In theory, the simplex method is not known to be polynomial-time, and it is likely that indeed it is not. Some variants of the simplex method have been proven to take exponential time in some worst cases (Klee-Minty cubes). What solvers implement could be said to be one such variant ("steepest-edge pricing"), but because solvers have tons of heuristics and engineering, and also because they work in floating-point arithmetic... it's difficult to tell for sure.

In practice, the main alternative is interior-point (aka. barrier) methods which, contrary to the simplex method, are polynomial-time in theory. They are usually (but not always) faster, and their advantage tends to increase for larger instances. The problem is that they are converging numerical algorithms, and with floating-point arithmetic they never quite 100% converge. By contrast, the simplex method is a combinatorial algorithm, and the numerical errors it faces should not accumulate. As a result, good solvers perform "crossover" after interior-point methods, to get a numerically clean optimal solution. Crossover is a combinatorial algorithm, like the simplex method. Unlike the simplex method though, crossover is polynomial-time in theory (strongly so, even). However, here, theory and practice diverge a bit, and crossover implementations are essentially simplified simplex methods. As a result, in my opinion, calling iterior-point + crossover polynomial-time would be a stretch.

Still, for large problems, we can expect iterior-point + crossover to be faster than the simplex method, by a factor 2x to 10x.

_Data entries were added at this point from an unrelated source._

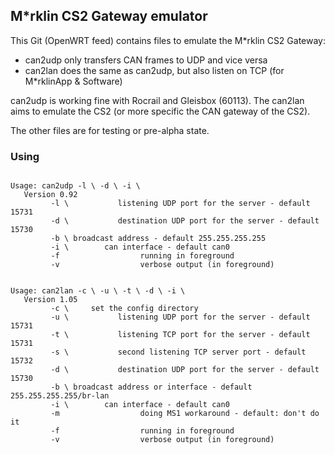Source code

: ## M\*rklin CS2 Gateway emulator

This Git (OpenWRT feed) contains files to emulate the M\*rklin CS2 Gateway:

- can2udp only transfers CAN frames to UDP and vice versa
- can2lan does the same as can2udp, but also listen on TCP (for M\*rklinApp & Software)

can2udp is working fine with Rocrail and Gleisbox (60113). The can2lan aims
to emulate the CS2 (or more specific the CAN gateway of the CS2).

The other files are for testing or pre-alpha state.

### Using
<pre><code>
Usage: can2udp -l \<port\> -d \<port\> -i \<can interface\>
   Version 0.92
         -l \<port\>           listening UDP port for the server - default 15731
         -d \<port\>           destination UDP port for the server - default 15730
         -b \<broadcast_addr\> broadcast address - default 255.255.255.255
         -i \<can int\>        can interface - default can0
         -f                  running in foreground
         -v                  verbose output (in foreground)
</pre></code>
<pre><code>
Usage: can2lan -c \<config_dir\> -u \<udp_port\> -t \<tcp_port\> -d \<udp_dest_port\> -i \<can interface\>
   Version 1.05
         -c \<config_dir\>     set the config directory
         -u \<port\>           listening UDP port for the server - default 15731
         -t \<port\>           listening TCP port for the server - default 15731
         -s \<port\>           second listening TCP server port - default 15732
         -d \<port\>           destination UDP port for the server - default 15730
         -b \<bcast_addr/int\> broadcast address or interface - default 255.255.255.255/br-lan
         -i \<can int\>        can interface - default can0
         -m                  doing MS1 workaround - default: don't do it
         -f                  running in foreground
         -v                  verbose output (in foreground)
</pre></code>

There is also first-order methods, which are getting much attention lately. However, in my experience, you should only use that if you are willing to tolerate huge constraint violations in the solution, and wildly suboptimal solutions. Their main use case is when other solvers need too much RAM to solve your instance.

underanalyzer•10mo ago
Very interesting! Thanks for the reply. I wonder if they tried these other solvers and decided they were either too slow b/c their problems were too small or the answers were too inaccurate
Onavo•10mo ago
The most interesting question is how you scrape the prices. The cloudprovider really need to provide an API.